His articles also reported on imprecise shelling by the Ukrainian side. This issue arose while reporting from the so-called “Donetsk People’s Republic,” and Sastre largely cited separatist sources. He also did not provide context on Russia’s role in the conflict and the Kremlin’s support for the separatists.

In an article for the Spanish magazine Tiempo de hoy, Sastre wrote the following: “The miner, like his father and grandfather, decided to quit his job when the Ukrainian army started randomly bombing the Donbas region.”

However, claims that Ukrainian shelling led to civilian casualties in the occupied territories are not unique to separatist sources. In 2014, Human Rights Watch also criticized Ukraine for using “indiscriminate rockets in populated areas.”

 Do these new blacklists exist?

Sastre says he was not shown any document stating that he was banned from entering Ukraine. The border guards simply mentioned a list from the Security Services. “No one showed me any documents,” he says. “They just put a stamp in my passport and told me to get out.”

All government agencies contacted by Hromadske emphasized that they know nothing about these new blacklists. 

Oleh Slobodyan, press-secretary for the State Border Guard Service, says the border guards’ actions were legal. “The order was received in accordance with procedures established by the law,” he said. “Information on the citizens was entered into the database, and they were banned from entering.”  

Photo credit: Ángel Sastre

SBU spokeswoman Hitlyanska also denies the existence of an SBU blacklist. “The SBU doesn’t have any lists. I don’t know what lists they’re talking about. So, maybe the journalists lied,” she said.

“The SBU banned them from entering Ukraine until 2020,” she added. “This kind of decision is taken separately for each person.”  

The Ukrainian Ministry of Information Policy sent a request to the law enforcement agencies asking them to explain the situation. “Freedom of speech and the protection of journalists’ rights are priorities,” the Ministry stressed.

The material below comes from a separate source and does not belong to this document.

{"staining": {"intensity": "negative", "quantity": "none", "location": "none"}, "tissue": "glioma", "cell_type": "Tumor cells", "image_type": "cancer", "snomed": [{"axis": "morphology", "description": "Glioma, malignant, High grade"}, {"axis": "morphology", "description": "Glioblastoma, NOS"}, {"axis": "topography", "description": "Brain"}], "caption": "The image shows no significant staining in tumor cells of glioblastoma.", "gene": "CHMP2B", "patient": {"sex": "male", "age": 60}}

Photo credit: La Voz de Galicia

However, as of August 30, there has been no response from the SBU, Deputy Information Policy Minister Emine Dzheppar said.

What was the international reaction?

The Madrid Association of Journalists (MAJ) has accused Ukraine of “attempting to introduce censorship” and has called for the Ukrainian authorities to reverse the ban. They have asked the Spanish government to demand an official explanation from Kyiv.   

“The work of journalists in countries where a conflict in taking place is paramount for obtaining independent and true information. The government should not interfere under any circumstances,” MAJ said in a statement.   

Photo credit: Ángel Sastre

The International Federation of Journalists and the European Federation of Journalists have asked the Council of Europe the react to Sastre and Pampliega’s expulsion from Ukraine. The case has already attracted attention from “Reporters Without Borders,” as well as several members of the European Parliament.  

The 2015 Sanctions List

The original sanctions list, which banned numerous Russian and Western journalists from entering Ukraine, provoked a harsh response internationally when it came to light in fall 2015. The list, which contained over forty journalists and bloggers, even included highly regarded correspondents from the BBC and the influential German weekly Die Zeit.  

The journalists were accused of “committing a criminal offenses against Ukraine,” as well as “creating real and/or potential threats to [Ukraine’s] national interest” and “carrying out acts of terrorism and/or violating laws and the rights and freedoms of [Ukraine’s] people and citizens.”

The Committee to Protect Journalists condemned the government’s actions in a statement: “The government may like or dislike how they cover the events. However, to call the journalists potential threats to national security is an inadequate response. This decree undermines the interests of Ukraine by obstructing vital news and information, which is informing the world community of the the political crisis in the country.” 

In response, Ukrainian President Petro Poroshenko instructed the National Security and Defense Council to exclude six journalists, including Pampliega and Sastre, from the list.